Montreal

Despite recent drug bust, Montreal is avoiding a fentanyl crisis, say community groups

Despite several big fentanyl busts by police forces in Quebec over the last year, social services groups say Montreal has largely escaped the fentanyl crisis affecting Western Canada.

Police recently seized almost 8,000 fentanyl pills

A naloxone kit from Montreal Public Health is seen in this file photo. (CBC Montreal)

Despite several big fentanyl busts by police forces in Quebec over the last year, fentanyl use doesn't appear to be reaching a crisis situation in Montreal, according to social services groups, but they're preparing just in case.

In late June, the SPVM arrested 14 people in Montreal and Laval and seized 7,900 fentanyl pills, 250 steroid pills and 800 Viagra pills.

Last December, the Sûreté du Québec arrested three people and found a one-kilogram mixture containing fentanyl and Xanax, as well as GHB, and weapons including an air pistol and a conducted energy weapon in the Eastern Townships municipality of Potton.

Community organizations say they know fentanyl is on Montreal's streets, but cocaine remains the drug of choice, and they're not seeing the same conditions as Vancouver, where 170 people have died this year alone due to opioid use.

Situation is fluid

Nicolas Quijano is peer worker at Méta d'Âme, an organization that offers support and services to drug users by drug users in Montreal. 

Quijano welcomed the news the police had seized more fentanyl, but said he wasn't sure those drugs were destined for the Montreal market — he said he heard rumours the drugs were headed to Vancouver. 

"We're pretty much in the same place we've been for the past three, four years where we know there's quite a bit of fentanyl in the heroin supply, but it's not in lethal amounts," he said.
Nicolas Quijano is a peer worker at Méta d'Âme, a group that offers peer support and outreach to help improve the quality of life of drug users in Montreal. (CBC Montreal)

"It seems that organized crime locally has been doing their homework, and cutting it responsibility, not having dosages that vary widely from one dosage to another and there's not too many overdoses."

He said that people using fentanyl in Montreal often use patches, so they know what they're getting, or they're using heroin cut with fentanyl.

Quijano says that there there's a smaller supply of opioid drugs in the city, compared to cocaine or marijuana, so it makes the situation more fluid. 

"So things can change from one week to another, so we're not fully prepared to tackle something like Vancouver," he said. "My outlook is fairly good, we're ready for things to happen, we hope it doesn't happen."

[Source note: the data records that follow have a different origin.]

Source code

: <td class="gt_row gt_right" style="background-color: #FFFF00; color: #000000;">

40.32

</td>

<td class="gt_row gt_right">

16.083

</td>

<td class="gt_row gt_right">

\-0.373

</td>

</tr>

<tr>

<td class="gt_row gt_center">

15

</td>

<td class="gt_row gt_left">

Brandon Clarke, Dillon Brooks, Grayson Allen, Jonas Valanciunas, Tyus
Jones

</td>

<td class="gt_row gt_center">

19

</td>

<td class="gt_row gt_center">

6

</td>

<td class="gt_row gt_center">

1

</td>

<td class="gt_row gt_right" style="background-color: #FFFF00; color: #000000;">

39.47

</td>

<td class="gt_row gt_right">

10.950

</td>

He praised Montreal's public health department for their work in offering support to his organization and in training paramedics to use naloxone, a drug that can help reverse the effects of an overdose in opioid drug users.

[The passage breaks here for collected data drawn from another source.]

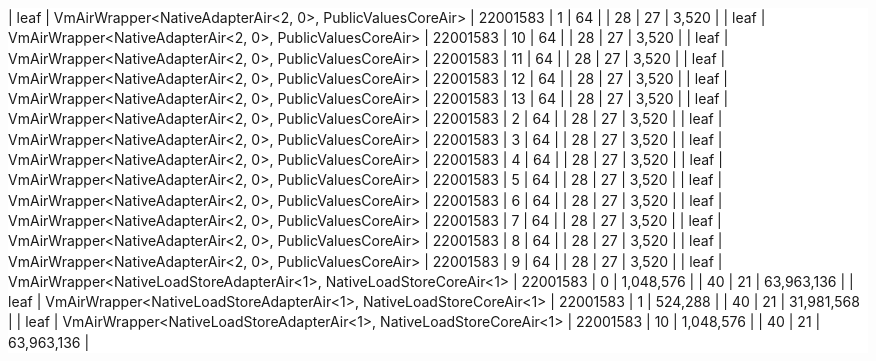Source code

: | leaf | VmAirWrapper<NativeAdapterAir<2, 0>, PublicValuesCoreAir> | 22001583 | 1 | 64 |  | 28 | 27 | 3,520 | 
| leaf | VmAirWrapper<NativeAdapterAir<2, 0>, PublicValuesCoreAir> | 22001583 | 10 | 64 |  | 28 | 27 | 3,520 | 
| leaf | VmAirWrapper<NativeAdapterAir<2, 0>, PublicValuesCoreAir> | 22001583 | 11 | 64 |  | 28 | 27 | 3,520 | 
| leaf | VmAirWrapper<NativeAdapterAir<2, 0>, PublicValuesCoreAir> | 22001583 | 12 | 64 |  | 28 | 27 | 3,520 | 
| leaf | VmAirWrapper<NativeAdapterAir<2, 0>, PublicValuesCoreAir> | 22001583 | 13 | 64 |  | 28 | 27 | 3,520 | 
| leaf | VmAirWrapper<NativeAdapterAir<2, 0>, PublicValuesCoreAir> | 22001583 | 2 | 64 |  | 28 | 27 | 3,520 | 
| leaf | VmAirWrapper<NativeAdapterAir<2, 0>, PublicValuesCoreAir> | 22001583 | 3 | 64 |  | 28 | 27 | 3,520 | 
| leaf | VmAirWrapper<NativeAdapterAir<2, 0>, PublicValuesCoreAir> | 22001583 | 4 | 64 |  | 28 | 27 | 3,520 | 
| leaf | VmAirWrapper<NativeAdapterAir<2, 0>, PublicValuesCoreAir> | 22001583 | 5 | 64 |  | 28 | 27 | 3,520 | 
| leaf | VmAirWrapper<NativeAdapterAir<2, 0>, PublicValuesCoreAir> | 22001583 | 6 | 64 |  | 28 | 27 | 3,520 | 
| leaf | VmAirWrapper<NativeAdapterAir<2, 0>, PublicValuesCoreAir> | 22001583 | 7 | 64 |  | 28 | 27 | 3,520 | 
| leaf | VmAirWrapper<NativeAdapterAir<2, 0>, PublicValuesCoreAir> | 22001583 | 8 | 64 |  | 28 | 27 | 3,520 | 
| leaf | VmAirWrapper<NativeAdapterAir<2, 0>, PublicValuesCoreAir> | 22001583 | 9 | 64 |  | 28 | 27 | 3,520 | 
| leaf | VmAirWrapper<NativeLoadStoreAdapterAir<1>, NativeLoadStoreCoreAir<1> | 22001583 | 0 | 1,048,576 |  | 40 | 21 | 63,963,136 | 
| leaf | VmAirWrapper<NativeLoadStoreAdapterAir<1>, NativeLoadStoreCoreAir<1> | 22001583 | 1 | 524,288 |  | 40 | 21 | 31,981,568 | 
| leaf | VmAirWrapper<NativeLoadStoreAdapterAir<1>, NativeLoadStoreCoreAir<1> | 22001583 | 10 | 1,048,576 |  | 40 | 21 | 63,963,136 |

Need to test drugs at injection sites

"We're not in a position to wait and see, we're already acting," said Louis Letellier de St-Just, the president of CACTUS Montreal, in an interview on CBC Montreal's Daybreak Friday. CACTUS opened a safe injection site in June.

"We're preparing because the opioid crisis probably makes it easier for safe injection sites to open here in Montreal. We already have three, we will have one more in September. This is not the solution to everything, but at least we're going to get prepared," he said.

Letellier de St-Just also said that opioid users in the city are still a small group.  

"Cocaine is still one of the main drugs which is used by drug users, injecting drug users, which is different from Western Canada, where heroin is more used over there, so it's cut with fentanyl, he said.
Cactus, at the corner of Sanguinet and Berger streets, is one of Montreal's three first injection sites. (CBC)

Letellier de St-Just says CACTUS wants to offer drug testing at its safe injection site in the future, to get a better sense of what drugs are on the streets, and so users will know what they're using.

"We're fairly sure that there is fentanyl on the streets but to which extent we can't say that. We can't have any idea at this point. But we have I think that we must consider ourselves to be in a crisis so in that way we do everything that we can," he said. 

Public health vigilant

"We don't have any full explanation for the situation to explain why we are kind of protected until now from the crisis," said Carole Morissette, the chief medical officer for Santé Montréal, the city's public health agency. 

"Since 2015...there hasn't been an increase in deaths and overdoses related to fentanyl, but as I said we have to be very vigilant," she said.
Carole Morisette is the executive director of Montreal's public health department. She said the organization isn't sure why the fentanyl crisis affecting Western Canada hasn't hit Montreal. (CBC Montreal)

She said public health has a plan in place to prevent overdoses if the fentanyl situation worses, which includes making naloxone more widely available to anyone at risk of an overdose.

Morisette said that public health has been tracking injecting drug users in the city, but many of the drugs people are injected are prescription pills, not counterfeit pills with fentanyl.